START Extracted data

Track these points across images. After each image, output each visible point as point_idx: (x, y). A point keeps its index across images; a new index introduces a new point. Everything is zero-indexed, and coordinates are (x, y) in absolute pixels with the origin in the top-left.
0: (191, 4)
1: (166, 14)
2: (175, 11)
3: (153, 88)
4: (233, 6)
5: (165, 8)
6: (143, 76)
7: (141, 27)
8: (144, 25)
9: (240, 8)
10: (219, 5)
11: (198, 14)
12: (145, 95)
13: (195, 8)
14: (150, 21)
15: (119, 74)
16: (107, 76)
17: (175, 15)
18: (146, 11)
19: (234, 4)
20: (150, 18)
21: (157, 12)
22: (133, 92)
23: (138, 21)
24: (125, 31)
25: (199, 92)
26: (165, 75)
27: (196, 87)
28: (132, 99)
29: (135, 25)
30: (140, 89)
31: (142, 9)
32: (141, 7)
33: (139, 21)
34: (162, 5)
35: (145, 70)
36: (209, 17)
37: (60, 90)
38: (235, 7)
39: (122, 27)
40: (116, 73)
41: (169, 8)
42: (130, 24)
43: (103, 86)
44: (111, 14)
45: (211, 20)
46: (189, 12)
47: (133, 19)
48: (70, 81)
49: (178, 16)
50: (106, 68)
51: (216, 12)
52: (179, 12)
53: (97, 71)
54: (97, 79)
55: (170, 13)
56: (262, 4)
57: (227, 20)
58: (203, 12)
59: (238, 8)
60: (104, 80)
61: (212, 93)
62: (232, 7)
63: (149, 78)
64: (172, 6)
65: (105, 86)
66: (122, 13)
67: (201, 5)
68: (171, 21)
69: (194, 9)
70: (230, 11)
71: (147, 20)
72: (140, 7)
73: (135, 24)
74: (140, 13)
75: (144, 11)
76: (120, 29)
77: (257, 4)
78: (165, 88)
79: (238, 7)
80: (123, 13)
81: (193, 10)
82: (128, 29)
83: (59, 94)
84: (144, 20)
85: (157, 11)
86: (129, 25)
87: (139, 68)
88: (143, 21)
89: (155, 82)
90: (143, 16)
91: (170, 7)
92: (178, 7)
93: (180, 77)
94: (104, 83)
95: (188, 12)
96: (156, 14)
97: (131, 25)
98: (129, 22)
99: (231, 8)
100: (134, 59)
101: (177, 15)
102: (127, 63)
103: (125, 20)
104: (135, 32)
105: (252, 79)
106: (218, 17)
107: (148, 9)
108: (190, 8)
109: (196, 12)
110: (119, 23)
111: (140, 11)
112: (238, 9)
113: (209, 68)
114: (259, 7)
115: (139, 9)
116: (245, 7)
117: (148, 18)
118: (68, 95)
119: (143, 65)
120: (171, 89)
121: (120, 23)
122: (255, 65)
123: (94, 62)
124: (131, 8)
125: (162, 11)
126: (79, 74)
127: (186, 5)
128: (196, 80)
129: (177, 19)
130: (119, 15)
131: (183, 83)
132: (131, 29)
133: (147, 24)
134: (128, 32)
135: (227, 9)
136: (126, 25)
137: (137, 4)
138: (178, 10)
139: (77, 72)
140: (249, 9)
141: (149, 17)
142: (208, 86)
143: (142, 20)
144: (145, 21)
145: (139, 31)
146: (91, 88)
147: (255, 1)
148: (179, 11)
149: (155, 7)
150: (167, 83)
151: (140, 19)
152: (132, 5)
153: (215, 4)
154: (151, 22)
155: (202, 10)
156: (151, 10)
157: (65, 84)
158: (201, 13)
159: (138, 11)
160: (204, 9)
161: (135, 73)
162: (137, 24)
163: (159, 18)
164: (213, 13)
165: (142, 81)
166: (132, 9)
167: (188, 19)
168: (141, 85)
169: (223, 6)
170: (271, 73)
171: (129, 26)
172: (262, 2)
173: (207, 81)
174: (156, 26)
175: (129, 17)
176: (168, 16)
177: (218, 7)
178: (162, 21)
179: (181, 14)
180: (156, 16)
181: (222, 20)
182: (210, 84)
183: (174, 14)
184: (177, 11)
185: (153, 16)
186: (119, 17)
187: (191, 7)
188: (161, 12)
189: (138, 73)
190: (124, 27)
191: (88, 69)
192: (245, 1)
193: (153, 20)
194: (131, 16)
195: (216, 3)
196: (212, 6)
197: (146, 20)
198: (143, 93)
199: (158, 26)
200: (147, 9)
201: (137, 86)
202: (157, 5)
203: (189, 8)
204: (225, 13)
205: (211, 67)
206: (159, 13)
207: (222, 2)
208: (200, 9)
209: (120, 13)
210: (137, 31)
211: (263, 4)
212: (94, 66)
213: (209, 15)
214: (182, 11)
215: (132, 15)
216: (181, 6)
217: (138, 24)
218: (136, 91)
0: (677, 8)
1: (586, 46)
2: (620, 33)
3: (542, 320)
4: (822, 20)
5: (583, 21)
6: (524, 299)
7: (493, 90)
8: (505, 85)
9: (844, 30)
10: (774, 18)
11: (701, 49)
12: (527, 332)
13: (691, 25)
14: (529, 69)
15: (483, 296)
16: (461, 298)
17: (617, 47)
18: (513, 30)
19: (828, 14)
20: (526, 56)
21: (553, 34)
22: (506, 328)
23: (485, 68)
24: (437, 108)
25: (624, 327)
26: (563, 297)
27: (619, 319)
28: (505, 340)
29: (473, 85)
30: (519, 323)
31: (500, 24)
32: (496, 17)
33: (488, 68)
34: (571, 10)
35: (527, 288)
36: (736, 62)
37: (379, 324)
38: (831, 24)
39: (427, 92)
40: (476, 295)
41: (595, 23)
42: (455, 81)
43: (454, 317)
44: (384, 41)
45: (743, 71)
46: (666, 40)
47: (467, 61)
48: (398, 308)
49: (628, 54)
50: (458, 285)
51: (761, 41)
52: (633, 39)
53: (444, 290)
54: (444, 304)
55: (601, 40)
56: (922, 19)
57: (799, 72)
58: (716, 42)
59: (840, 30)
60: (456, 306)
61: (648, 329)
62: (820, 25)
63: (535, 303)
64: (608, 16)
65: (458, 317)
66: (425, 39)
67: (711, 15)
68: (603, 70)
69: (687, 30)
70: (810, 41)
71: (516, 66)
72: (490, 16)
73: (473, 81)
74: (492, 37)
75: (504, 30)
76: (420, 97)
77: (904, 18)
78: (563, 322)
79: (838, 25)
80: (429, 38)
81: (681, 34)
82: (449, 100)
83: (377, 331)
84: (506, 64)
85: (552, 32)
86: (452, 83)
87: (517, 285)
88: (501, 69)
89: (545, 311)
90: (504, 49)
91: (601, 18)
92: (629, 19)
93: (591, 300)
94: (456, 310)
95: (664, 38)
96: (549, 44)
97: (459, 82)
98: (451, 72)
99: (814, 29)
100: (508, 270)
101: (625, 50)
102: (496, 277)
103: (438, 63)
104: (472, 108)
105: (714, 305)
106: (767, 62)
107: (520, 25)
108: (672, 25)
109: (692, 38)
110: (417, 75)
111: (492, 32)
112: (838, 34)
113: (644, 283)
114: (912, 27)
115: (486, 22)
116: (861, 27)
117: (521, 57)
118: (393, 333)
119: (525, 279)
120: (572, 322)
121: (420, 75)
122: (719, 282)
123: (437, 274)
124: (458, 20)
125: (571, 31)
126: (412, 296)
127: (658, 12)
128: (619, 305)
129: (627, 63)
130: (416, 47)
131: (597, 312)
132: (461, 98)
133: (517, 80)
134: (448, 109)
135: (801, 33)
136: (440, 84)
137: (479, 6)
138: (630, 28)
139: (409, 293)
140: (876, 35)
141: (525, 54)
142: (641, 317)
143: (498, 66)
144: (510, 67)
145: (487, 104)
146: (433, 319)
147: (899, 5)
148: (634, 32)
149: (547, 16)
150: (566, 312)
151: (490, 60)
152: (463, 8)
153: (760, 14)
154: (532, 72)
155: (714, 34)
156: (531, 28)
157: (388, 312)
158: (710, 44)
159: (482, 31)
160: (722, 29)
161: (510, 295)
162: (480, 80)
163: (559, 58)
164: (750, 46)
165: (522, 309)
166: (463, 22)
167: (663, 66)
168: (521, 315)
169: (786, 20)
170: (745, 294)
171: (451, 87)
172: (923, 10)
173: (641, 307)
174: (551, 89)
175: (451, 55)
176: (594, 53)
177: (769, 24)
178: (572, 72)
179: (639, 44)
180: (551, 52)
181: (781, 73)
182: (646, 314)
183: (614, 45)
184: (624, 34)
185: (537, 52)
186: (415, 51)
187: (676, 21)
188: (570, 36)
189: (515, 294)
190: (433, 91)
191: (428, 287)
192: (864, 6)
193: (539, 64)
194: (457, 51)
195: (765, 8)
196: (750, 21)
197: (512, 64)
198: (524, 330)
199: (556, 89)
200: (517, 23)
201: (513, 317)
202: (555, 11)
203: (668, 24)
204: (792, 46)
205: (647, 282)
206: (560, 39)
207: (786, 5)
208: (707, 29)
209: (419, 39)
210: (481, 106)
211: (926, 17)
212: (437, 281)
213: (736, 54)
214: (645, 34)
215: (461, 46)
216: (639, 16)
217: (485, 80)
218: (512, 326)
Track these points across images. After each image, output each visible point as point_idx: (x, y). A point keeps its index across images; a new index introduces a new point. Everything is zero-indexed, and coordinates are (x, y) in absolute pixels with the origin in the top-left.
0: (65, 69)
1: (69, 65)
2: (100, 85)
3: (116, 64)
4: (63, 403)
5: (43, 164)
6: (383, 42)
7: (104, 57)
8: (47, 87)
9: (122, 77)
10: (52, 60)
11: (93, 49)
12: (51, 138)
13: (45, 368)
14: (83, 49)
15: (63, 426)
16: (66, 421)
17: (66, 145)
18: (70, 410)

END Extracted data

(Your objective) Can you write out everything from the first line down to the line containing "8: (144, 25)", including both, character for character?

(Solution)
Track these points across images. After each image, output each visible point as point_idx: (x, y). A point keeps its index across images; a new index introduces a new point. Everything is zero-indexed, and coordinates are (x, y) in absolute pixels with the origin in the top-left.
0: (191, 4)
1: (166, 14)
2: (175, 11)
3: (153, 88)
4: (233, 6)
5: (165, 8)
6: (143, 76)
7: (141, 27)
8: (144, 25)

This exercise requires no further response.